Their second study, which uses similar methodology, is also remarkable. Again the local and systemic effects of injurious ventilation are well described. Most interesting is their documentation of the time course to recovery from these alterations after the insult is discontinued [27]. In surviving animals, major respiratory and vascular dysfunction was reversed in 24–72 h after the animals were released from mechanical ventilation. Thus, survival and repair mechanisms are able to manage the damage produced by otherwise nearly destructive ventilation. In animal models one is able to produce severe lung injury using only injurious mechanical ventilation in a very short time; while repair mechanisms may not be quite as rapid, they do appear to take effect faster than previously thought. Again, this information is important, but cannot be translated directly to a clinical setting. These experimental animals were submitted only to the injury of high tidal volume ventilation. In the clinical situation, the lungs and systems of a patient may have to cope with at least two consecutive hits: first, the underlying cause of ARDS initiating direct or indirect damage to the lungs; second, VILI, which can be minimized by protective ventilation. The time course and molecular mechanisms of recovery in patients with ARDS needs further study.
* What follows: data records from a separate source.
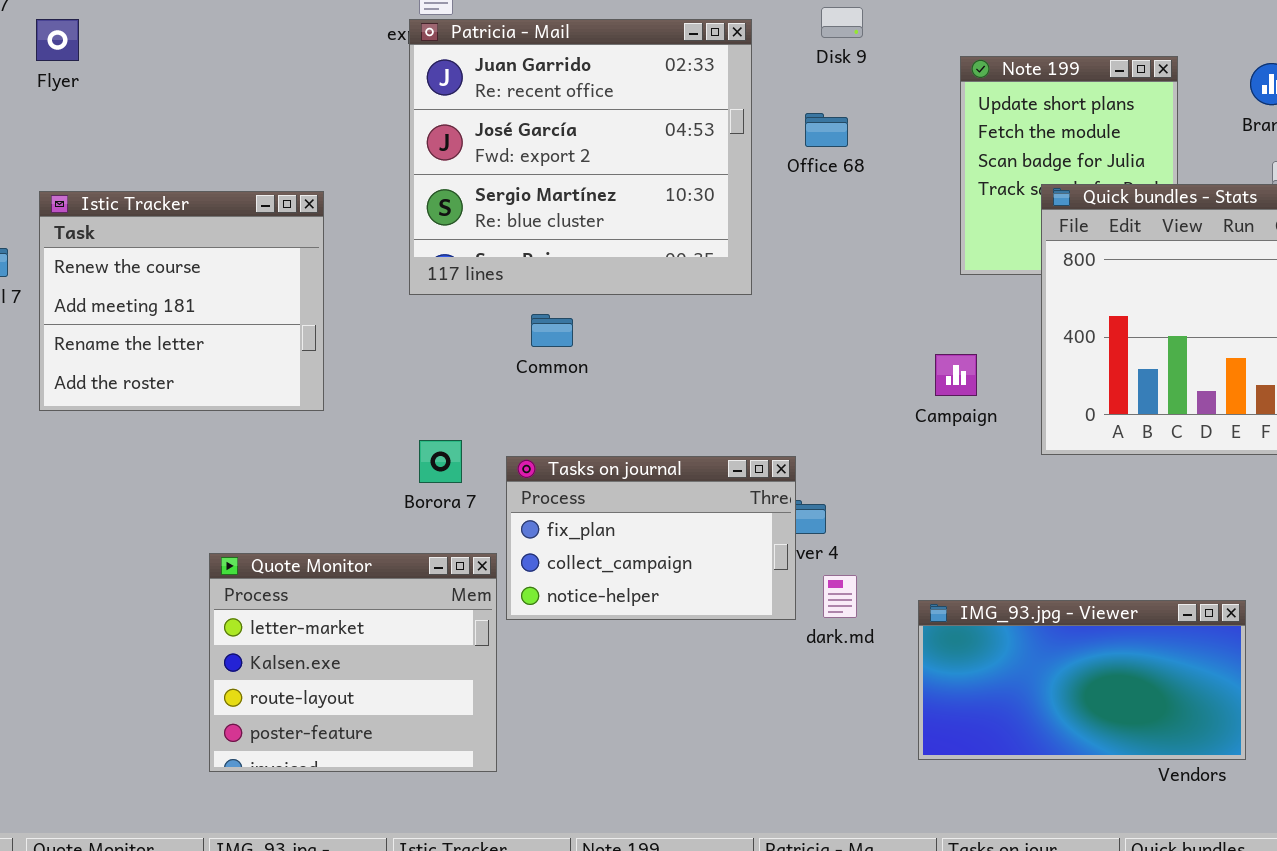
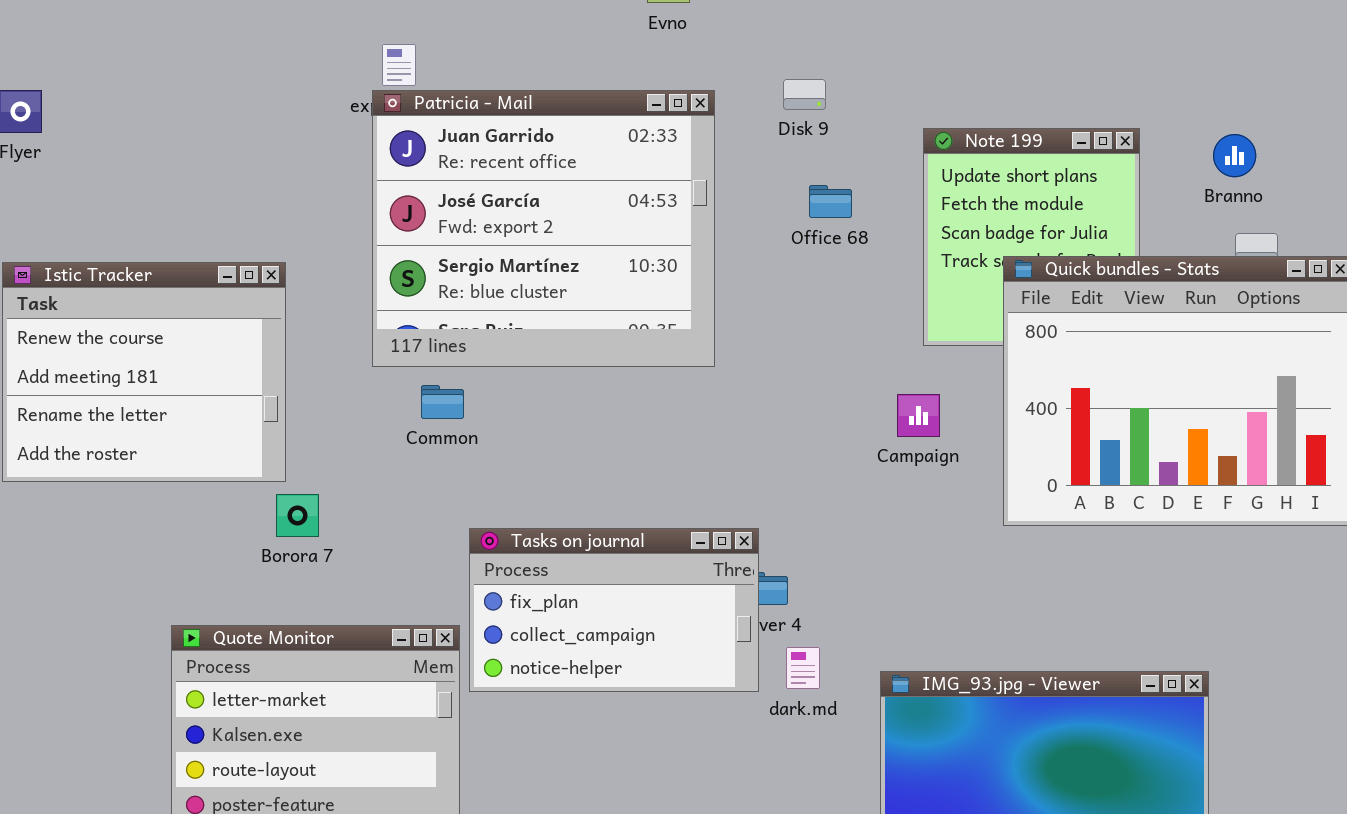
Office 68: [805,113,848,147] -> [809,185,852,218], moved
Common: [531,314,573,347] -> [421,385,464,419], moved
Campaign: [935,354,977,396] -> [897,394,940,437], moved
Borora 7: [419,440,462,483] -> [276,494,319,537], moved

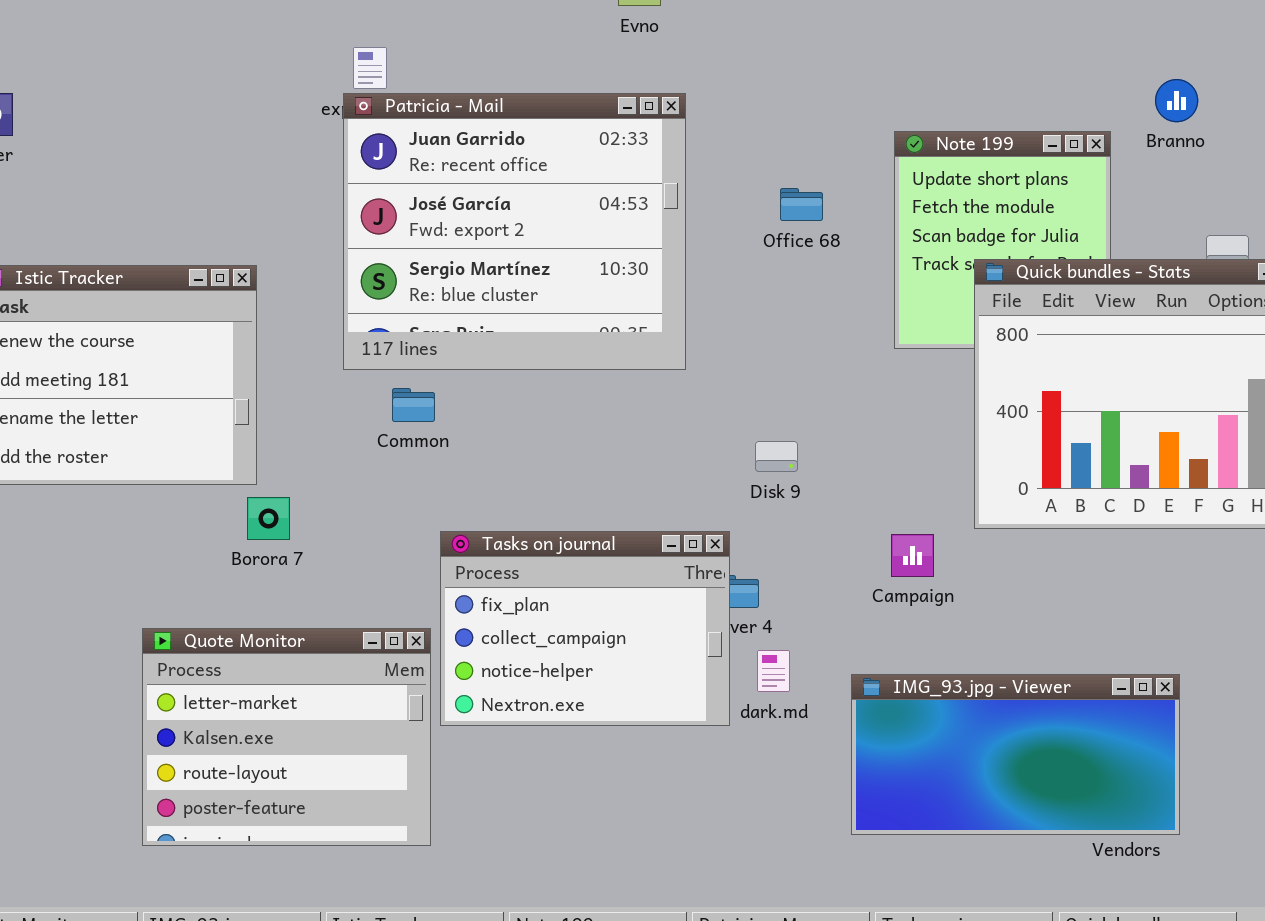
Disk 9: [783,79,826,110] -> [755,441,798,472], moved
Branno: [1213,134,1256,177] -> [1155,79,1198,122], moved
Campaign: [897,394,940,437] -> [891,534,934,577], moved
Tasks on journal: [469,528,759,692] -> [440,531,730,726], resized

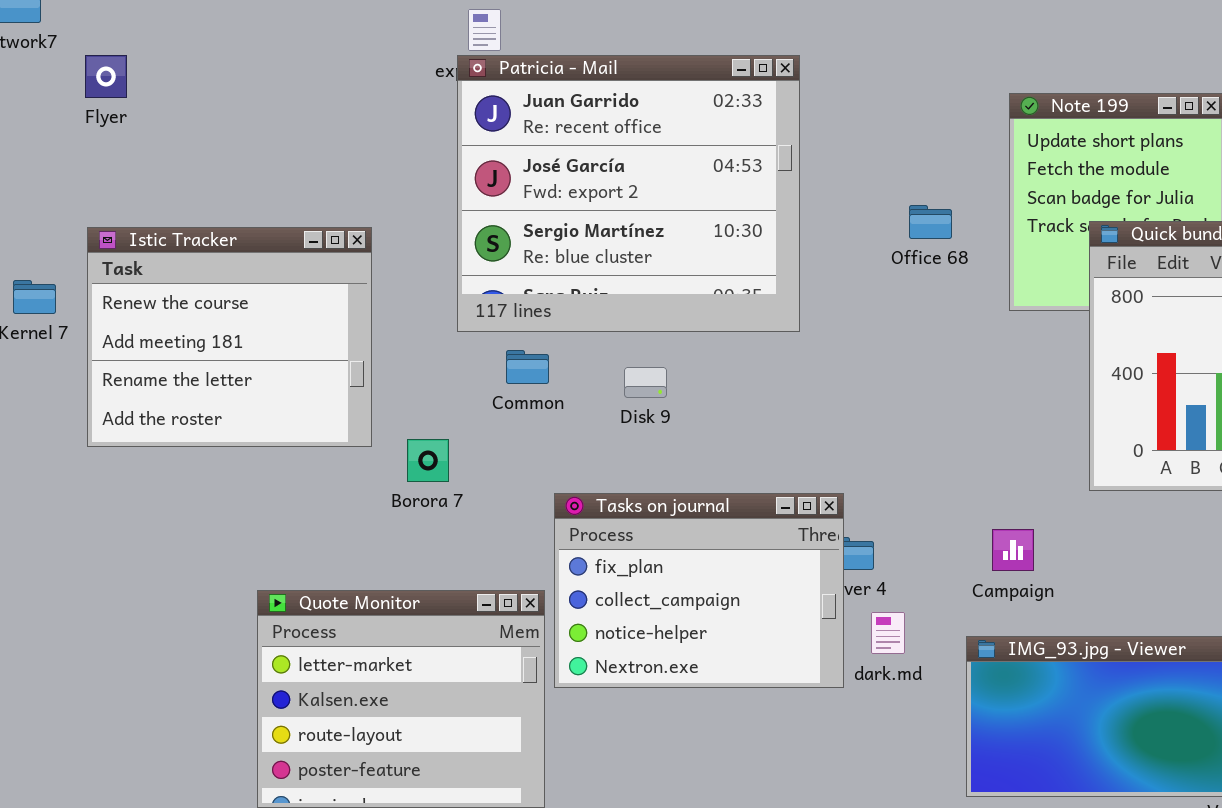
Office 68: [780,188,823,221] -> [909,205,952,239], moved
Disk 9: [755,441,798,472] -> [624,367,667,398], moved
Borora 7: [247,497,290,540] -> [407,439,449,482], moved
Campaign: [891,534,934,577] -> [992,529,1034,571], moved

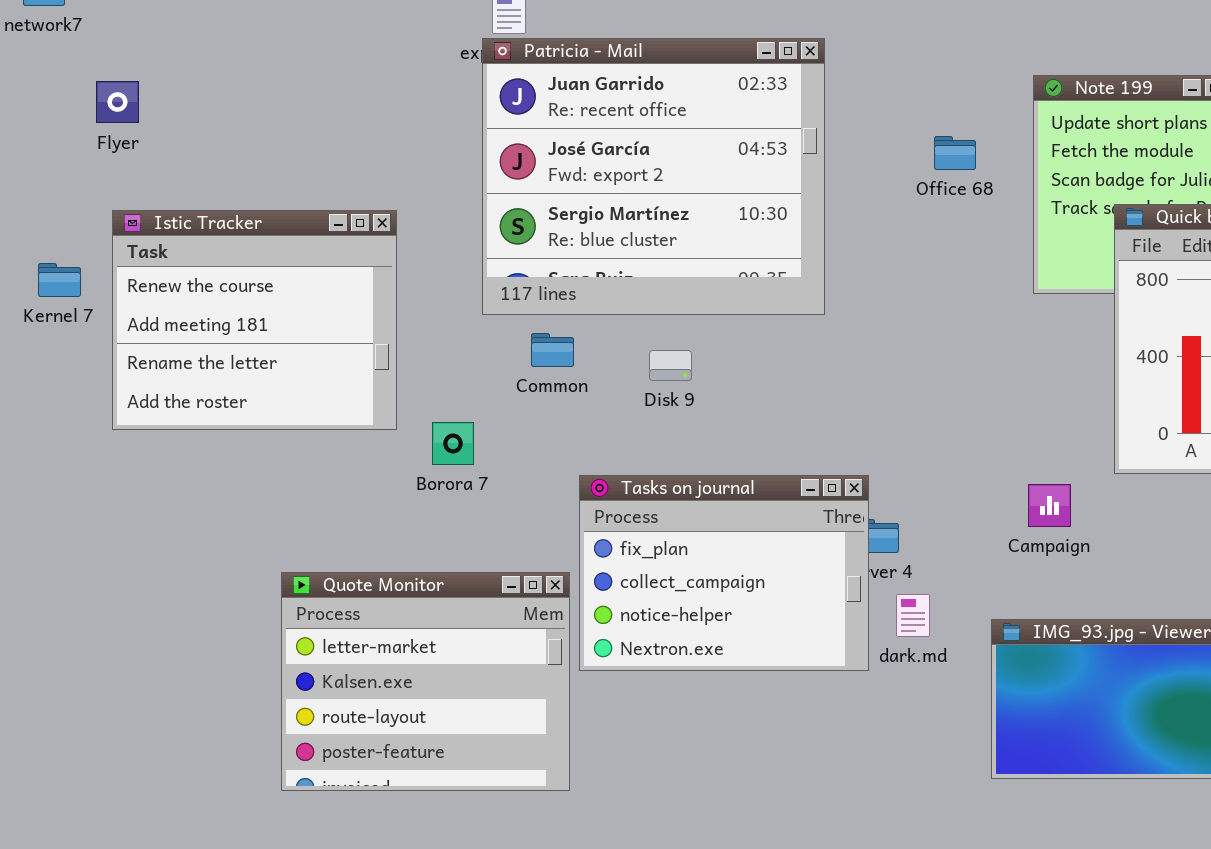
Flyer: [85,55,127,98] -> [96,81,139,123], moved
Office 68: [909,205,952,239] -> [934,136,976,170], moved
Campaign: [992,529,1034,571] -> [1028,484,1071,527], moved

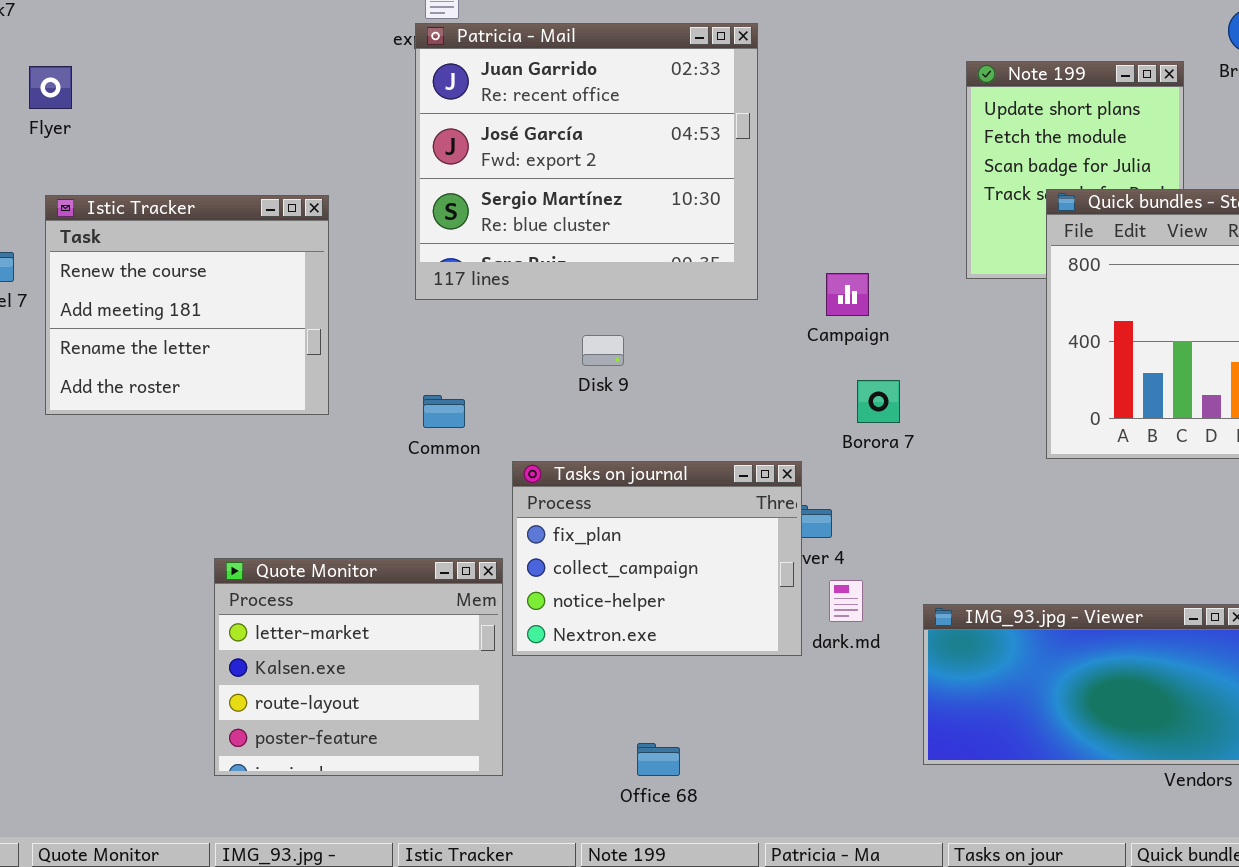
Office 68: [934,136,976,170] -> [637,743,680,776], moved
Common: [531,333,574,367] -> [423,395,465,428], moved
Borora 7: [432,422,474,465] -> [857,380,900,423], moved
Campaign: [1028,484,1071,527] -> [826,273,869,316], moved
There is evidence suggesting that the use of higher tidal volumes and inspiratory pressures, even days before the onset of ARDS, results in a higher incidence of this condition [29]. Indeed, approximately half of ARDS cases arise after the patient has been mechanically ventilated for another indication [10]. Thus in some cases, ARDS could be considered a complication of mechanical ventilation, and we may soon see non-protective ventilation finding a place in the list of risk factors associated with ARDS. This issue and others related to treatment and prevention of ARDS can only be addressed through careful experimental studies, which will subsequently inform clinical trials. Experimental studies such as those presented in this issue are of great importance: to highlight the need for rigorous attention to detail in experimental design and reporting, to reinforce the impact of VILI and focus attention on lung-protective ventilatory strategies in clinical practice, and to provide a framework upon which to build further experimental knowledge in areas such as repair and recovery from lung injury.